Selon les chiffres de l'INSEE, le volume annuel de transactions immobilières a continué de progresser sur le deuxième trimestre 2016, avec 830 000 transactions enregistrées au cours des 12 derniers mois, à fin juin. Soit une augmentation de 16% par rapport à la même période en 2015. Par ailleurs, les taux de crédit immobilier marquent régulièrement de nouvelles baisses, et les prix semblent se stabiliser.

Les ménages modestes écartés

Aussi encourageants que soient ces signes, la reprise de l'immobilier ne profite pas à tous. En effet, si l'on s'intéresse de près au marché, on remarque que les acquéreurs actuels, qu'ils soient primo accédants ou non, appartiennent plutôt aux classes aisées.

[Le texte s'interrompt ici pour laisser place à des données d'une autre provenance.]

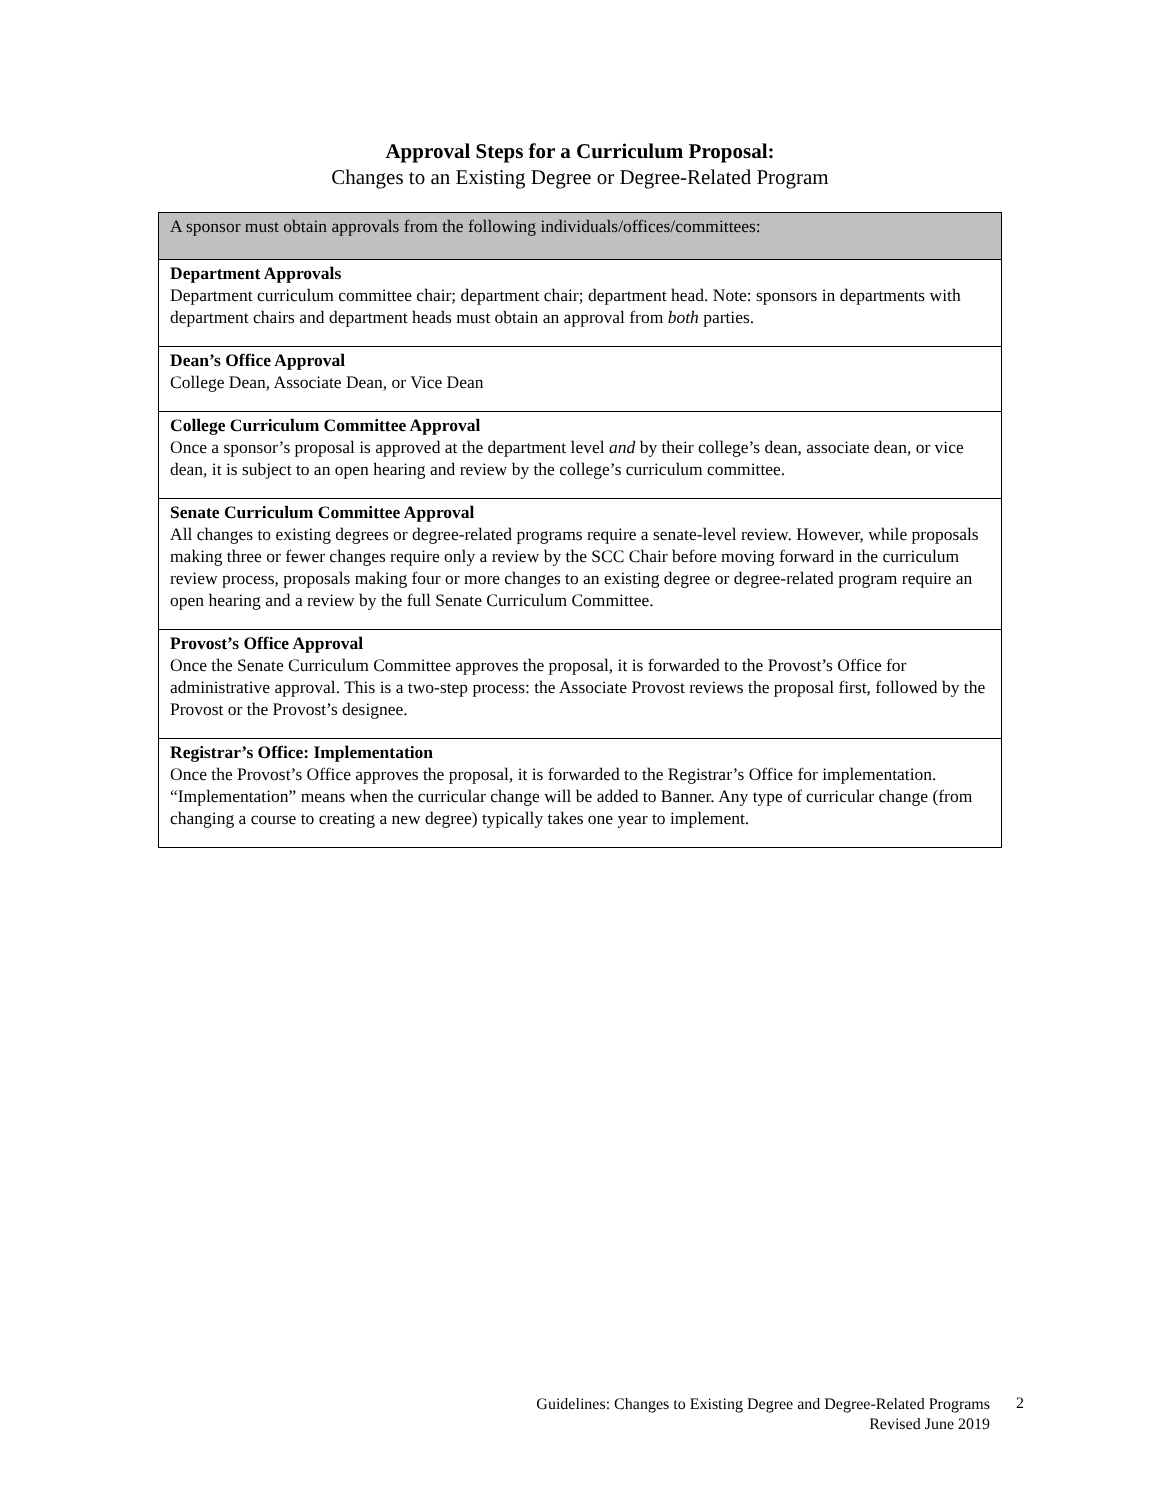Approval Steps for a Curriculum Proposal:
Changes to an Existing Degree or Degree-Related Program
| A sponsor must obtain approvals from the following individuals/offices/committees: |
| Department Approvals Department curriculum committee chair; department chair; department head. Note: sponsors in departments with department chairs and department heads must obtain an approval from both parties. |
| Dean’s Office Approval College Dean, Associate Dean, or Vice Dean |
| College Curriculum Committee Approval Once a sponsor’s proposal is approved at the department level and by their college’s dean, associate dean, or vice dean, it is subject to an open hearing and review by the college’s curriculum committee. |
| Senate Curriculum Committee Approval All changes to existing degrees or degree-related programs require a senate-level review. However, while proposals making three or fewer changes require only a review by the SCC Chair before moving forward in the curriculum review process, proposals making four or more changes to an existing degree or degree-related program require an open hearing and a review by the full Senate Curriculum Committee. |
| Provost’s Office Approval Once the Senate Curriculum Committee approves the proposal, it is forwarded to the Provost’s Office for administrative approval. This is a two-step process: the Associate Provost reviews the proposal first, followed by the Provost or the Provost’s designee. |
| Registrar’s Office: Implementation Once the Provost’s Office approves the proposal, it is forwarded to the Registrar’s Office for implementation. “Implementation” means when the curricular change will be added to Banner. Any type of curricular change (from changing a course to creating a new degree) typically takes one year to implement. |
Guidelines: Changes to Existing Degree and Degree-Related Programs
Revised June 2019
2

De plus, les taux de crédit les plus alléchants restent inaccessibles pour les ménages les plus modestes : pour pouvoir y prétendre, les emprunteurs doivent disposer d'un apport personnel conséquent, de 20 à 30% en général, et d'un profil rassurant pour les banques.

Des inégalités marquées

Par ailleurs, on remarque que les taux d'effort n'ont pas reculé et que les emprunteurs ne sont pas plus jeunes aujourd'hui qu'au cours des années précédentes. De plus, les logements restent très chers dans les régions tendues, comme l'Île-de-France. Les personnes dans les situations les plus précaires ne semblent donc pas concernées par la reprise du marché immobilier.